[Landmark coordinate records]
>>
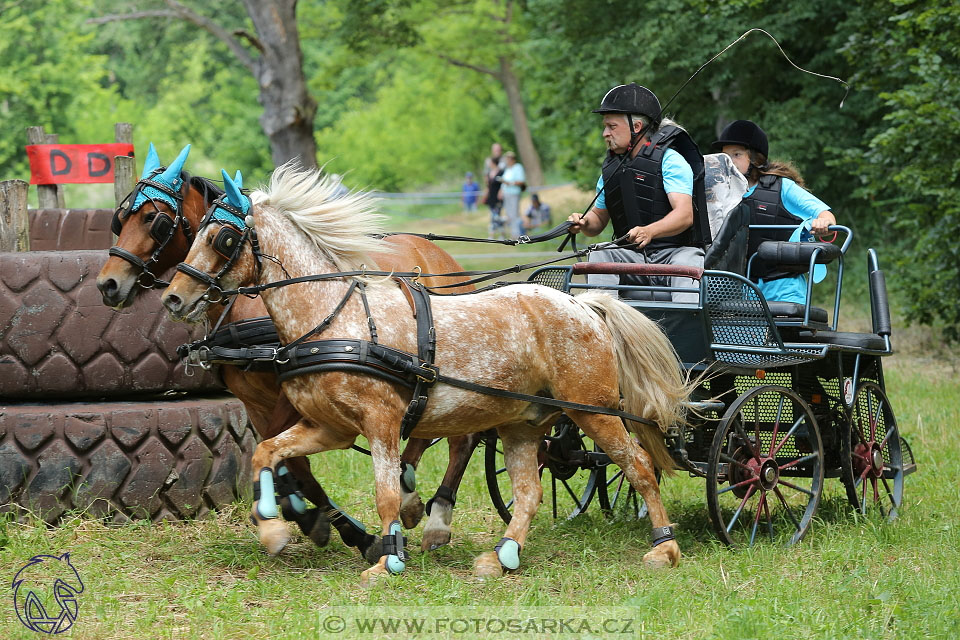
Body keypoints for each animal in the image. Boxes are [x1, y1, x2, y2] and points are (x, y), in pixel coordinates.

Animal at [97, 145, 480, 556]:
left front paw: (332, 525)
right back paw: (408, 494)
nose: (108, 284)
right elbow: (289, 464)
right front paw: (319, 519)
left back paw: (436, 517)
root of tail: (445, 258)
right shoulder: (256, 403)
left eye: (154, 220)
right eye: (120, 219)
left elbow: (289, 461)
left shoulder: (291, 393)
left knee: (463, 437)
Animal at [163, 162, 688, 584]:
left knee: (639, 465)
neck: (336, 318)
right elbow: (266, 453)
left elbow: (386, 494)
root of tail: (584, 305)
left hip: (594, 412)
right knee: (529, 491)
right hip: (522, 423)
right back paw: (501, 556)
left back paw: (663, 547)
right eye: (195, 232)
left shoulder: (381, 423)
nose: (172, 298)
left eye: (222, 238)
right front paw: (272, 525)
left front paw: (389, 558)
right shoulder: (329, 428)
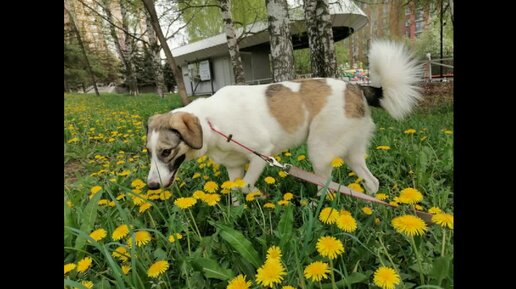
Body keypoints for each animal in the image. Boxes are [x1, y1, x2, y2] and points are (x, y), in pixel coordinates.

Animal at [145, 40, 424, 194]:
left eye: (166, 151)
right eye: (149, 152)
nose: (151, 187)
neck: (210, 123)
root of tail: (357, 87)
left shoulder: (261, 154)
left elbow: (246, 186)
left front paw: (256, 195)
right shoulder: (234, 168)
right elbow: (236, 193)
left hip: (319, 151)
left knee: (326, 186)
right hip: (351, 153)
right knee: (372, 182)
<<
>>
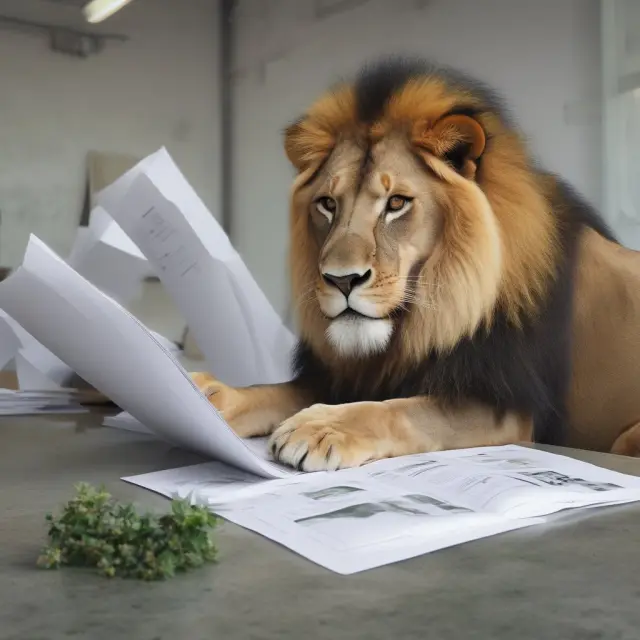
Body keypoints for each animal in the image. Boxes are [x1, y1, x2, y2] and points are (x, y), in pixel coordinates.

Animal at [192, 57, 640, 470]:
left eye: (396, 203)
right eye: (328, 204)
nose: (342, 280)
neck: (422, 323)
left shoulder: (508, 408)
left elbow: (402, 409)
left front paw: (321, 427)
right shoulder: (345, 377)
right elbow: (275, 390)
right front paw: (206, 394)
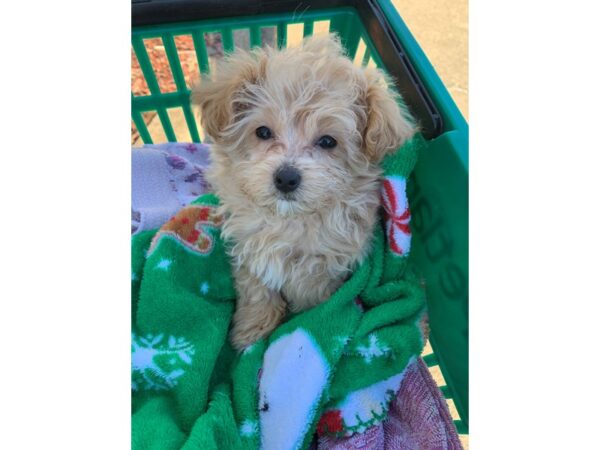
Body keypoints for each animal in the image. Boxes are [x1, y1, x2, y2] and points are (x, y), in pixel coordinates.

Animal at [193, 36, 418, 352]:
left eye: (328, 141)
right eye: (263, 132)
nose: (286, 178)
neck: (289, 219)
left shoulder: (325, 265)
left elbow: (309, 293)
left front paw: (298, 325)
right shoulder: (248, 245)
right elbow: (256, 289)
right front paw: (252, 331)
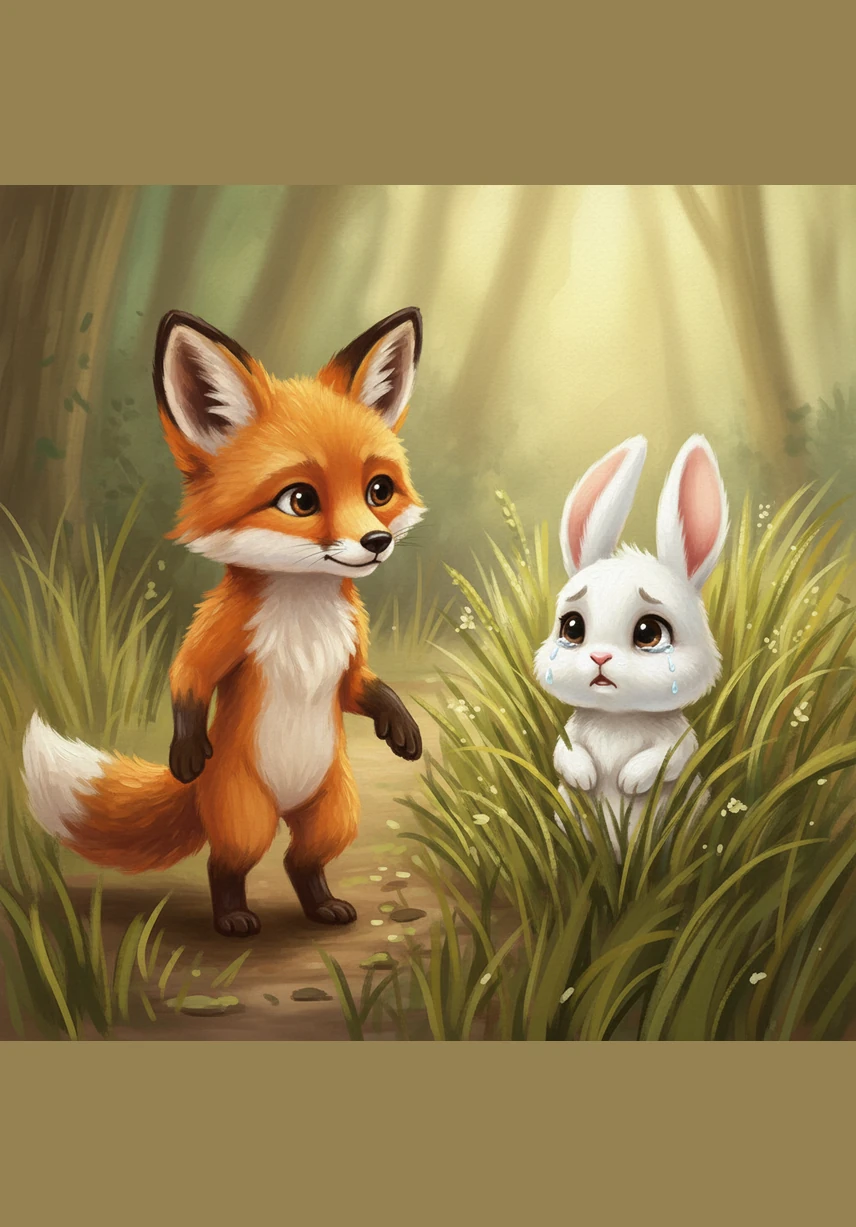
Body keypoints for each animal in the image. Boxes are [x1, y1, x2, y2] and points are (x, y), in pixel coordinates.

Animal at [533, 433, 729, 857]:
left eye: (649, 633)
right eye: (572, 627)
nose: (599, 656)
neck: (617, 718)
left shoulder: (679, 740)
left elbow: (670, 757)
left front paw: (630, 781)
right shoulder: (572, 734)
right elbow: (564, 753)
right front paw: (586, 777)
<<
>>
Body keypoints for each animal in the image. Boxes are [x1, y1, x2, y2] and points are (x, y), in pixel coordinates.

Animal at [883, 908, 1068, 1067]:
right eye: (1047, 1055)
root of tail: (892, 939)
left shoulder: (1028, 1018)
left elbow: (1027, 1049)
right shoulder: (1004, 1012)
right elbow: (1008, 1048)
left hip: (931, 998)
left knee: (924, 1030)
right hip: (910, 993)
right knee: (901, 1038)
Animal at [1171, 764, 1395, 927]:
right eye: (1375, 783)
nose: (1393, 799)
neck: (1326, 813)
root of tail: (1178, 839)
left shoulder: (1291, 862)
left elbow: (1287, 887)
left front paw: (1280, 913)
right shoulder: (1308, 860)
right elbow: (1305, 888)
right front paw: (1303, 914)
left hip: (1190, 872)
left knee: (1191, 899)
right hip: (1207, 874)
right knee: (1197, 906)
<<
• _TASK PROMPT_
Above, find the line holding "nose: (108, 284)" and the line holding "right knee: (372, 182)". Print exactly those two lines and every line between them, but no pictures.

• _TASK OUTPUT_
nose: (108, 284)
right elbow: (289, 464)
right front paw: (319, 519)
left back paw: (436, 517)
root of tail: (445, 258)
right shoulder: (256, 403)
left eye: (154, 220)
right eye: (120, 219)
left elbow: (289, 461)
left shoulder: (291, 393)
left knee: (463, 437)
Animal at [163, 162, 688, 584]:
left knee: (639, 465)
neck: (336, 318)
right elbow: (266, 453)
left elbow: (386, 494)
root of tail: (584, 305)
left hip: (594, 412)
right knee: (529, 491)
right hip: (522, 423)
right back paw: (501, 556)
left back paw: (663, 547)
right eye: (195, 232)
left shoulder: (381, 423)
nose: (172, 298)
left eye: (222, 238)
right front paw: (272, 525)
left front paw: (389, 558)
right shoulder: (329, 428)
Body keypoints for each animal in the image. Boxes are [x1, y1, x2, y2] and points are (x, y), in pixel coordinates.

Animal at [145, 40, 424, 194]:
left eye: (166, 151)
right eye: (149, 152)
nose: (151, 187)
neck: (210, 123)
root of tail: (357, 87)
left shoulder: (261, 154)
left elbow: (246, 186)
left front paw: (256, 195)
right shoulder: (234, 168)
right elbow: (236, 193)
left hip: (319, 151)
left knee: (326, 186)
right hip: (351, 153)
right knee: (372, 182)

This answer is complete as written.